FROM THE 99TH DISTRICT COURT OF LUBBOCK COUNTY;

NO. 99-429,654; HON. MACKEY K. HANCOCK, PRESIDING

____________________________________

Before BOYD, C.J., and QUINN and JOHNSON, JJ.

Appellant Jerry D. Madden appeals his conviction for murder and sentence of ninety-nine years imprisonment.  Appellant timely filed his notice of appeal.  His appellate counsel, who represented to the court that he was retained as opposed to appointed, moved to withdraw. (footnote: 1)  He so moved on August 24, 2000, stating as grounds therefor that he had “diligently reviewed the record and researched the applicable law and . . . determined that there are no non-frivolous issues to support [a]ppellant’s appeal.”   

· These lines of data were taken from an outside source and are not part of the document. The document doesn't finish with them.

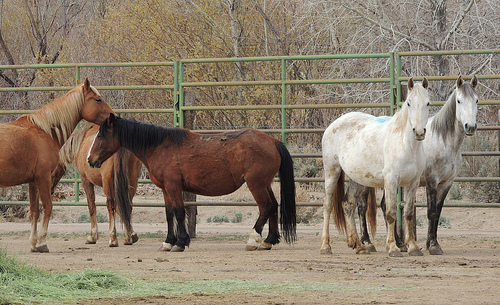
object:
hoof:
[241, 236, 262, 252]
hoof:
[254, 238, 273, 251]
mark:
[389, 124, 413, 137]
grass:
[0, 242, 421, 304]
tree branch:
[188, 0, 232, 40]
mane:
[112, 115, 189, 156]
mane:
[25, 82, 86, 148]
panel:
[0, 73, 123, 254]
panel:
[309, 69, 439, 265]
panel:
[383, 75, 481, 258]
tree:
[283, 0, 498, 144]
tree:
[0, 0, 85, 116]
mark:
[374, 114, 393, 124]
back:
[320, 110, 405, 131]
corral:
[0, 48, 499, 305]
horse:
[357, 73, 481, 256]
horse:
[50, 122, 143, 247]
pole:
[179, 105, 285, 111]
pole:
[280, 51, 392, 60]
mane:
[17, 81, 109, 150]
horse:
[0, 76, 116, 256]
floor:
[0, 197, 499, 304]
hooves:
[155, 241, 175, 254]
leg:
[163, 181, 191, 245]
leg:
[317, 163, 342, 257]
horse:
[315, 76, 432, 258]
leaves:
[162, 23, 182, 38]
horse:
[83, 111, 299, 253]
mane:
[429, 90, 457, 150]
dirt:
[0, 222, 499, 304]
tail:
[272, 137, 296, 247]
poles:
[181, 54, 281, 62]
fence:
[0, 47, 498, 208]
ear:
[405, 76, 414, 91]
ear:
[419, 76, 430, 91]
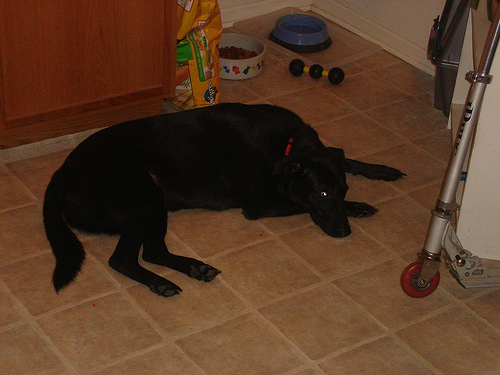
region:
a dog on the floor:
[51, 109, 403, 304]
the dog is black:
[46, 100, 408, 302]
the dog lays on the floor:
[51, 99, 410, 301]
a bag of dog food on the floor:
[175, 0, 223, 108]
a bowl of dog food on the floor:
[218, 36, 268, 84]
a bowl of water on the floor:
[273, 15, 335, 52]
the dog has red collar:
[285, 136, 295, 156]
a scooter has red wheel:
[408, 265, 440, 300]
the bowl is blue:
[276, 8, 331, 51]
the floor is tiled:
[0, 10, 499, 372]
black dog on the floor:
[31, 81, 416, 318]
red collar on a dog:
[277, 131, 304, 165]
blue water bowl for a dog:
[271, 4, 335, 62]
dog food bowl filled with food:
[213, 26, 270, 88]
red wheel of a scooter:
[400, 249, 440, 299]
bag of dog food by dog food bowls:
[177, 2, 223, 114]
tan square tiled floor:
[243, 243, 351, 374]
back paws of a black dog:
[147, 248, 225, 313]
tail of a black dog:
[40, 210, 90, 308]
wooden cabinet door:
[20, 13, 132, 96]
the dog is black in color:
[21, 89, 384, 284]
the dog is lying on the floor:
[58, 98, 408, 300]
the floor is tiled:
[230, 297, 393, 372]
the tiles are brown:
[262, 280, 399, 365]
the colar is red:
[268, 118, 300, 173]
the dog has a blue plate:
[275, 10, 338, 52]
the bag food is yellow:
[178, 1, 230, 100]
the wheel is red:
[396, 257, 442, 299]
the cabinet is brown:
[8, 13, 182, 110]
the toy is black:
[285, 56, 360, 87]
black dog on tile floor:
[53, 87, 350, 274]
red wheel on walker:
[401, 251, 444, 292]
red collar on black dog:
[265, 119, 317, 178]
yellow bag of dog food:
[168, 17, 236, 117]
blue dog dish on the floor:
[263, 13, 341, 67]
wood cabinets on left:
[5, 30, 196, 147]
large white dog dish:
[213, 37, 268, 87]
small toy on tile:
[284, 45, 334, 90]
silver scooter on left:
[404, 70, 496, 212]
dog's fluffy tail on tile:
[32, 174, 94, 310]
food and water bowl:
[205, 1, 346, 77]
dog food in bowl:
[205, 17, 282, 89]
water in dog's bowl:
[261, 3, 353, 70]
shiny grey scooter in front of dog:
[377, 0, 493, 324]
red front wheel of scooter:
[400, 250, 450, 307]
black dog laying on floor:
[11, 99, 391, 300]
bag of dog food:
[169, 0, 245, 120]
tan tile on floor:
[241, 288, 405, 363]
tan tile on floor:
[199, 234, 336, 306]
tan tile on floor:
[49, 296, 173, 368]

The motion was initially denied by this court because counsel did not comply with the requirements of Anders v. California , 386 U.S. 738, 87 S. Ct. 1396, 18 L. Ed. 2d 493 (1967) and High v. State , 573 S.W.2d 807, 813 (Tex.Crim.App. 1978) and file a brief explaining why the cause was frivolous.  Thereafter, appellate counsel filed a Motion to Reconsider and cited cases holding that retained counsel need not comply with Anders .   See e.g., Nguyen v. State , 11 S.W.3d 376, 379 (Tex. App.–Houston [14 th Dist.] 2000, no pet.) (so holding).  In response to the authority cited and counsel’s representations, we granted the motion and permitted him to withdraw.  So too did we inform appellant, by letter dated September 13, 2000, of our decision and of his right to file a pro se brief by October 13, 2000.  To date, appellant has not responded in any way to our letter.

We have conducted an independent review of the record and concur in appellate counsel’s assessment.  No reversible error appears therein and the appeal is frivolous.  Accordingly, we affirm the judgment of the trial court.

Brian Quinn

  Justice

Do not publish.

FOOTNOTES

1:

1 An order appointing Daniel Wheeler as appellant’s counsel on February 17, 2000 appears in the record before us.  However, counsel’s motion to withdraw clarifies that appellant actually retained him and that appellant was deemed indigent only for purposes of obtaining a free record.